━━━━━ Исследуемый текст

Противно. Но что делать? Биться об стенку? Упиваться самоуничежениями? Заведомо ложный путь.
     Куда как лучше увидеть в этой моей черточке – желании дальних плаваний при условии наличия тихой гавани – чертика из табакерки, показывающего мне язык.
     И хочется шикнуть на него : “Мол, исчезни сию же минуту!” Да что толку? Ведь разговариваю я по сути с самим собой. И в то же время как будто не только с самим собой.
     Есть он, значит, на самом деле : пресловутый черт из табакерки. И табакерка в данном случае : моя душа. Ничего не поделаешь. От себя не убежишь и выше головы не прыгнешь.
     И вот я приближаюсь к моему чертику, чтобы приятельски хлопнуть его по плечу. Но он – на всякий случай – исчезает в своей табакерке. Читай : пропадает опять в глубинах моего существа.
     А меня... меня утешает, как и всегда, мой возлюбленный Будда. Вот я продемонстрировал – насколько это было в моих силах – любящую доброту по отношению к тем, кому дарить ее почему-то в наших кругах не принято.

━━━━━━━━━━
━━━━━ Строки

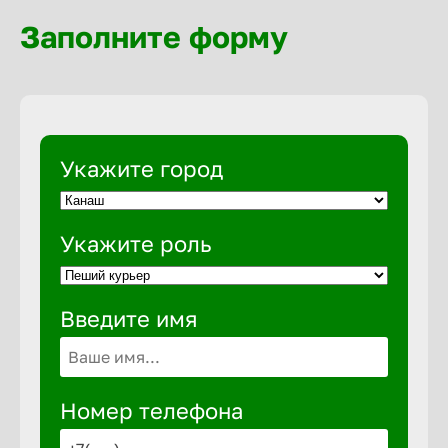
Волгогра
Заполните форму
Волгодон
Волгореч
Укажите город
Волжск
Укажите роль
Волжски
Введите имя
Вологда
Воронеж
Номер телефона
Воткинск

━━━━━━━━━━

_Задача_
Перепечатайте из текста о чертике из табакерки отрывок от слов «Куда как лучше» до слов «показывающего мне язык.» включительно.

_Решение задачи_
Куда как лучше увидеть в этой моей черточке – желании дальних плаваний при условии наличия тихой гавани – чертика из табакерки, показывающего мне язык.